┌─ DATA FOR PROCESSING
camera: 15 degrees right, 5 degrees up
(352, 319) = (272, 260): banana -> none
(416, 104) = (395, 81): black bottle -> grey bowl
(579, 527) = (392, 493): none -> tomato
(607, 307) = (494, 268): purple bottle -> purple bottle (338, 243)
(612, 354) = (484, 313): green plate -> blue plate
└─
┌─ DATA FOR PROCESSING
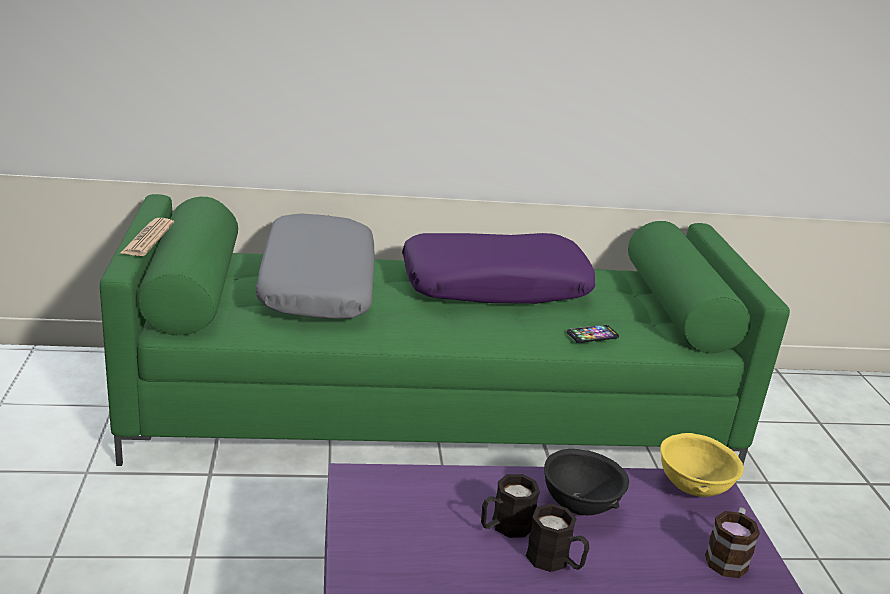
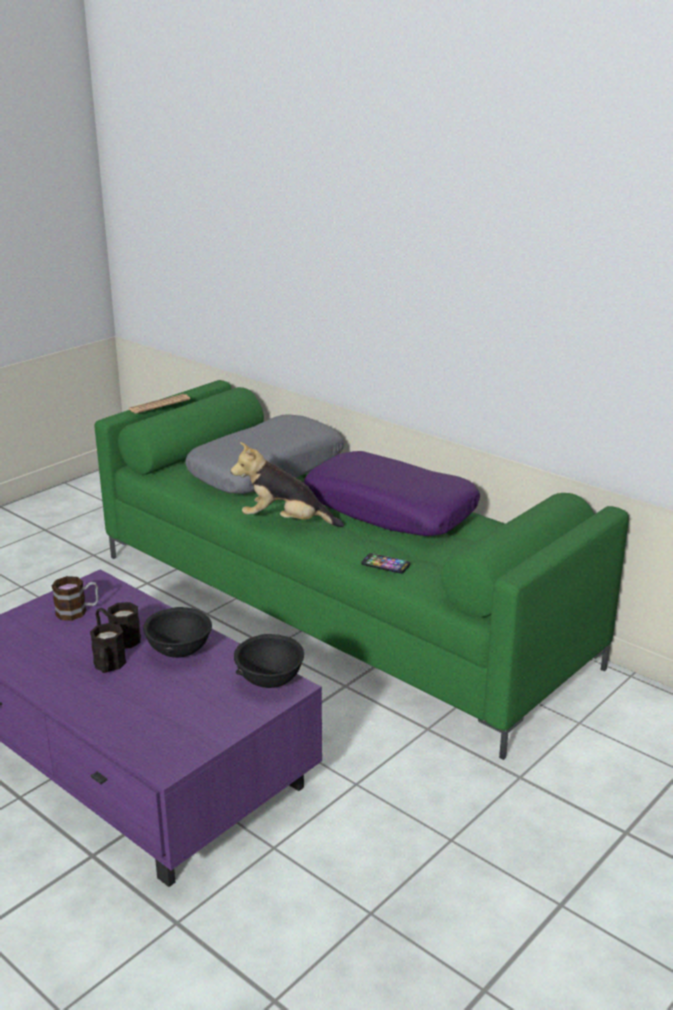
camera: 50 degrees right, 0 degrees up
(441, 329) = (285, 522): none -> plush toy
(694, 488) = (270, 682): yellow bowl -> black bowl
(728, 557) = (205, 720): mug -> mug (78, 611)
└─
┌─ DATA FOR PROCESSING
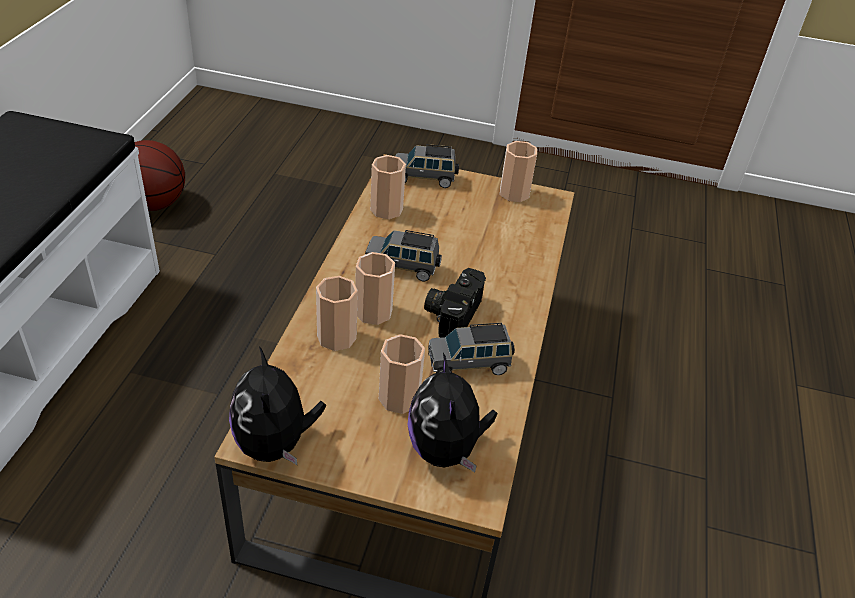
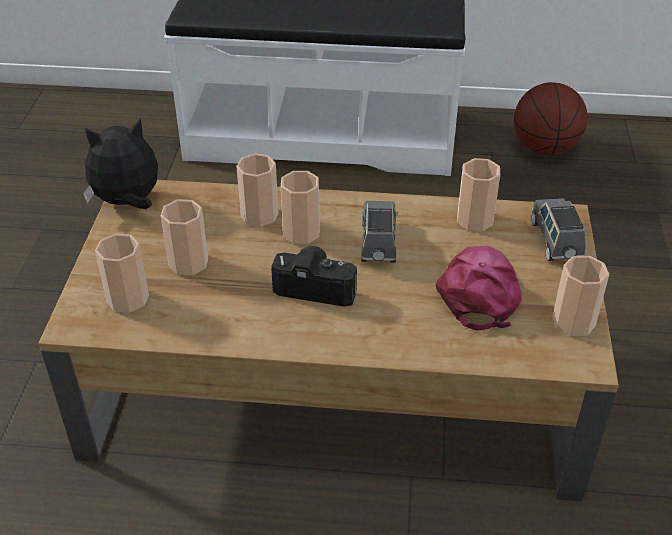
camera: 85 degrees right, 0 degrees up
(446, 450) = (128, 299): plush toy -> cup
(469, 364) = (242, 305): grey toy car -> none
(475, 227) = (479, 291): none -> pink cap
└─
Using the entries above, give back exactly the line containing "(607, 307) = (494, 268): purple", the line containing "(612, 354) = (484, 313): green", and every line between them, and nothing else.

(607, 307) = (494, 268): purple bottle -> purple bottle (338, 243)
(612, 354) = (484, 313): green plate -> blue plate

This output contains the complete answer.